You May Be Surprised by Some of the Latest Construction Statistics
At ECL Software we are always staying up to date on the latest construction statistics. As a company that specializes in software for the construction lending community, if we did not keep up on the latest we would not be able to stay ahead of the curve when designing our new software.
Lately we have been surprised by how many in the construction field are surprised by some of the latest data. Read on to get a few tidbits that can help you move forward with your own projects. Then contact us at 800-625-5972 to request more information about our products and for a free demo.
Construction Spending Has Continued to Rise Since 2014
Just in the last few years, construction spending as gone from just over 12% of the GDP to nearly 15% GDP. This means that more money is being spent in the construction industry, though you may be wondering just where that money is being spent. Keep reading and you’ll find out.
New Construction on Housing Units is Rising
The boom in constructing new housing units has blown away the predictions. In fact, there are more than a million new housing units planned for construction in the United States by the end of the year. Compare this to just ten years ago when 2009 saw just over 580,000 new units built.
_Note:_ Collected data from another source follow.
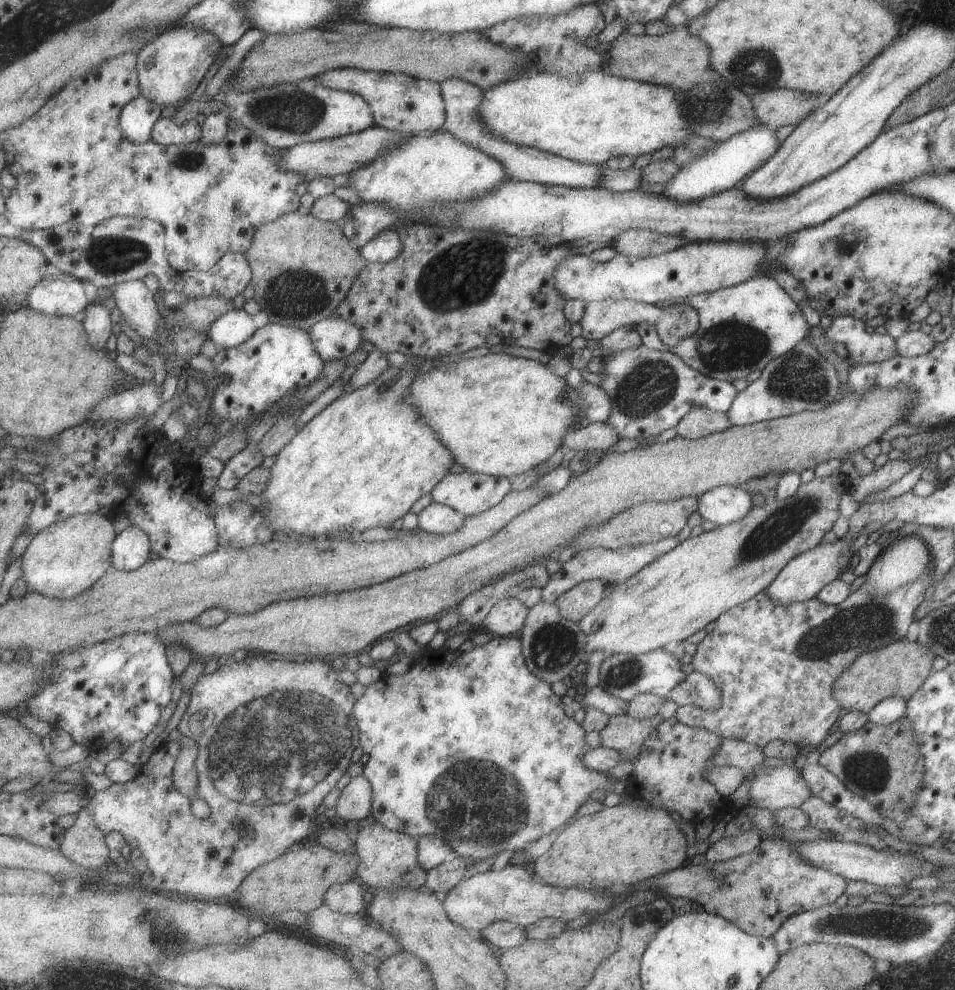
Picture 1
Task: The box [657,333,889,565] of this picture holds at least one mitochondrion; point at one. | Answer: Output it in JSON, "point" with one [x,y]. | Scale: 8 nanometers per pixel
{"point":[800,375]}

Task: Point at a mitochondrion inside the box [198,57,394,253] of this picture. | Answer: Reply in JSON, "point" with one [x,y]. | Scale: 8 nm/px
{"point":[291,111]}

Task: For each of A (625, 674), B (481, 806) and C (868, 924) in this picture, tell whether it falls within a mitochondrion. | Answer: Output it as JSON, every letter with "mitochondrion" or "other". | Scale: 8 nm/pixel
{"A":"mitochondrion","B":"mitochondrion","C":"mitochondrion"}

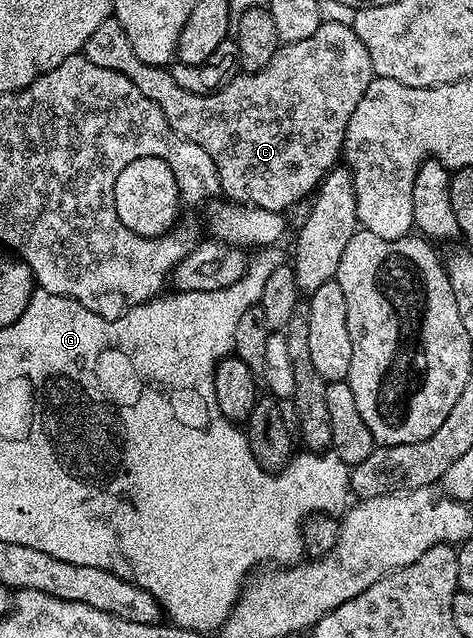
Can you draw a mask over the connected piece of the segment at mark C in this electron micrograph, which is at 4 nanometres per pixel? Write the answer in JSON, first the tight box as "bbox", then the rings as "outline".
{"bbox":[82,18,374,214],"outline":[[[109,18],[106,22],[99,24],[94,30],[94,34],[90,34],[90,38],[86,38],[86,46],[82,55],[90,62],[94,62],[94,66],[106,66],[106,70],[114,70],[118,74],[130,78],[130,82],[134,82],[134,86],[138,86],[138,90],[142,90],[142,94],[146,94],[146,98],[154,101],[162,110],[162,114],[166,114],[166,122],[170,122],[173,132],[177,132],[183,140],[194,142],[194,146],[202,146],[202,150],[206,150],[206,154],[210,154],[210,158],[214,158],[214,166],[218,170],[220,179],[221,193],[229,201],[283,214],[288,212],[287,208],[294,207],[303,196],[311,197],[325,174],[337,167],[344,151],[346,126],[350,122],[350,114],[354,114],[354,106],[358,106],[358,102],[362,102],[362,94],[366,94],[366,86],[370,86],[370,82],[374,78],[370,54],[366,50],[366,46],[362,46],[362,38],[358,38],[358,34],[350,24],[339,24],[329,20],[321,22],[318,30],[314,30],[314,34],[310,34],[310,38],[306,38],[302,42],[281,44],[276,49],[274,58],[270,58],[270,62],[266,62],[266,66],[262,66],[262,70],[233,75],[228,83],[210,94],[190,94],[190,90],[182,90],[182,86],[178,86],[178,82],[174,82],[172,73],[167,67],[142,62],[142,58],[138,58],[138,54],[134,54],[134,46],[130,46],[130,38],[126,38],[126,30],[122,30],[122,26],[115,18]]]}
A Lack of Qualified Workers Continues to Be a Major Issue
While there is more money being spent on new construction than in previous years, the industry is slower than it could be due to a lack of qualified workers. In 2016, more than 50% of builders said they were suffering due to a lack of qualified workers. This has gone up even more since then, especially in positions that involve overseeing projects.
Construction Spending is Rising Despite a Decrease in the Cost of Materials
An interesting point that is surprising to many is the fact that construction spending keeps going up – by a little over 4% compared to last year’s statistics – while the cost of materials is dropping. Compared to last year, materials are down nearly 2%. Lenders would be wise to carefully consider what is causing this and if their clients can do more to keep costs down.
Workers Wages Are on the Rise
Of course, it stands to reason that when a job is in high demand, the wages will go up. According to the Bureau of Labor Statistics, earnings increased from the fall of 2017 to January 2018, the most recent timeframe for which they have released statistics. The rise is small, from an average of $29.09 per hour to $29.33, but of course it can have an impact on larger projects.